• Pork prices easing, fish still pricey after ‘Ineng’ – DA


    Prices of pork, potato and eggplant have started to drop while prices of fish and certain vegetables remain high following the onslaught of Typhoon Ineng (international name Goni), the Department of Agriculture (DA) said on Wednesday.

    Leandro Gazmin, DA assistant secretary for agribusiness, said that based on price and supply monitoring conducted by the DA’s Agribusiness and Marketing Assistance Service (AMAS), pork kasim is now sold about P10/kg lower than its August 19 price prior to Typhoon Ineng.

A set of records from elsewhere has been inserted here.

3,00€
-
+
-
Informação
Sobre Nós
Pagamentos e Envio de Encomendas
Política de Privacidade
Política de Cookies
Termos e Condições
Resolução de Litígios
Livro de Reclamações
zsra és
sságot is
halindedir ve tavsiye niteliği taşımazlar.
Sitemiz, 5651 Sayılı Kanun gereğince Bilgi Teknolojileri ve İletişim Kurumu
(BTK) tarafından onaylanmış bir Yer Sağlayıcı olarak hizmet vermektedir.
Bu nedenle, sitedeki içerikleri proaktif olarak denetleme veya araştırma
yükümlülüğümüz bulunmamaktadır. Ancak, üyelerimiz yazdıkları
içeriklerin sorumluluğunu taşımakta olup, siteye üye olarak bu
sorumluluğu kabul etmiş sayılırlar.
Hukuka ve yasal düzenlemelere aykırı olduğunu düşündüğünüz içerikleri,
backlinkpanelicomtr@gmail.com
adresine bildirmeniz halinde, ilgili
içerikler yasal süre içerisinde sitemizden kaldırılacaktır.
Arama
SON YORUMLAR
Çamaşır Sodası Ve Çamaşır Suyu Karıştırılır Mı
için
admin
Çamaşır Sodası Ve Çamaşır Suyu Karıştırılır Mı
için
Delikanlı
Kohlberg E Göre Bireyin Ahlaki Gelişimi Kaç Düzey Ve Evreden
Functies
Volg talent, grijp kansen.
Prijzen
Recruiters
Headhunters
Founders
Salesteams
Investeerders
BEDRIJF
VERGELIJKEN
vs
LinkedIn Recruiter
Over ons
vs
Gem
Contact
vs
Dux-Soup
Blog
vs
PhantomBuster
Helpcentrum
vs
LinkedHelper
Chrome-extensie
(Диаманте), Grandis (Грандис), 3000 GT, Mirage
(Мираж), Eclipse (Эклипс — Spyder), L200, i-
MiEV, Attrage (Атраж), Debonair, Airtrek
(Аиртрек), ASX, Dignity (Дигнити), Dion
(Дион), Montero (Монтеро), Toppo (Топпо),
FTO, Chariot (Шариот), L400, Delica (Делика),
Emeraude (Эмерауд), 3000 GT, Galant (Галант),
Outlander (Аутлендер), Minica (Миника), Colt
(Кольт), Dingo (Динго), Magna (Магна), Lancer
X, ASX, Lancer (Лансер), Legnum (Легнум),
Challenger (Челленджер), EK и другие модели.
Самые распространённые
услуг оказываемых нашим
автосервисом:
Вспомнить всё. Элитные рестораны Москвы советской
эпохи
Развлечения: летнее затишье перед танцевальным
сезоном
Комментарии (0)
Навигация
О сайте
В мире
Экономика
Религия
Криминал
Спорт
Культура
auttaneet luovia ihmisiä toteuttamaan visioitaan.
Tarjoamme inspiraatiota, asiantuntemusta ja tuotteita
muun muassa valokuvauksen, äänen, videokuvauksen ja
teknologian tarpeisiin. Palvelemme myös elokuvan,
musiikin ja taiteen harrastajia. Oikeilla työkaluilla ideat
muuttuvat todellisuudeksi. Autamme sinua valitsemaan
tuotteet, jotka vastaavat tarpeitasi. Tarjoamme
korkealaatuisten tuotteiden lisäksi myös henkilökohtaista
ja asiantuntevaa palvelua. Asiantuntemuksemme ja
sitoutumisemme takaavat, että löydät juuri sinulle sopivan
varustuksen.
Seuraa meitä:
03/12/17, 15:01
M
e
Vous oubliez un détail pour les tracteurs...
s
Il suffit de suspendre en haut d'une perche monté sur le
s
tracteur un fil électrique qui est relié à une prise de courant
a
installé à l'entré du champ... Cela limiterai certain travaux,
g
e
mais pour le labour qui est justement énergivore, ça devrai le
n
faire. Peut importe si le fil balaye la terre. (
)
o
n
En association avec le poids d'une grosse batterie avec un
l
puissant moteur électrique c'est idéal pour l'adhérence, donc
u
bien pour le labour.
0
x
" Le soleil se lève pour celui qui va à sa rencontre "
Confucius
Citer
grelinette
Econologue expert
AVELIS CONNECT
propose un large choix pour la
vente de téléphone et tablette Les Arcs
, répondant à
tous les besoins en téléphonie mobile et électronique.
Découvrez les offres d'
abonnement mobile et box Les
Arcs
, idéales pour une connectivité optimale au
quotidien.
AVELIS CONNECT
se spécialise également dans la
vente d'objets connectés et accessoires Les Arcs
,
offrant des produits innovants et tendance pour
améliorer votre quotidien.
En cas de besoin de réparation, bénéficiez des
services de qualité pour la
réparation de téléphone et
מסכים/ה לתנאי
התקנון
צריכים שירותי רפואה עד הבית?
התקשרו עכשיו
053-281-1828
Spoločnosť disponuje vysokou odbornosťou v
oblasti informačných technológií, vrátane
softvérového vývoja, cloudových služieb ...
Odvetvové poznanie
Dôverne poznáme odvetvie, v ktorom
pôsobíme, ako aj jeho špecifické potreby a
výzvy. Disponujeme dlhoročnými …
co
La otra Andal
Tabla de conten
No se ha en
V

    On the other hand, prices of galunggong (round scad) and alumahan (long-jawed mackerel) have increased by P10/kg and P60/kg, respectively.

    “This can be attributed to the sailing restrictions due to the typhoon,” Gazmin said.
    Prices of potato and eggplant have fallen by about P10/kg while prices of cabbage, carrots and pechay Baguio have risen to P70/kg, P90/kg and P40/kg, respectively.

    “These highland vegetables are prone to rotting; thus, changes in prices are always experienced during the rainy season,” Gazmin said.

    For lowland vegetables, price increases were noted for tomato, up by P10/kg, and native pechay, up by P30/kg.

    Nevertheless, according to AMAS, vegetable supplies in the markets monitored remain normal.

    Gazmin said that prices of highland vegetables will normalize with the arrival of 250 to 300 trucks—each with an average load of 3,000 kg—of assorted highland vegetables from the La Trinidad Trading Post.

    “As of the DA’s last checking, the roads leading to the trading post and going to Manila are now passable,” he said.

    As of August 25, damage caused by Typhoon Ineng to the country’s agriculture sector is estimated to have reached P143.68 million, affecting 8,114 hectares in Region 1 and the Cordillera Autonomous Region (CAR).

    The rice subsector sustained the most damage with 4,939 metric tons or P83.29 million worth of palay crops damaged. Of the total 5,202 hectares of palay farms were affected, although about 4,841 hectares still have a chance of recovery, the DA said.

    The corn sector, on the other hand, incurred P29.43 million in damage – with 2,544 MT of corn crops lost in 2,395 hectares in the two regions; while P28.26 million worth of high-value crops, mostly highland vegetables, were also damaged by the heavy rains.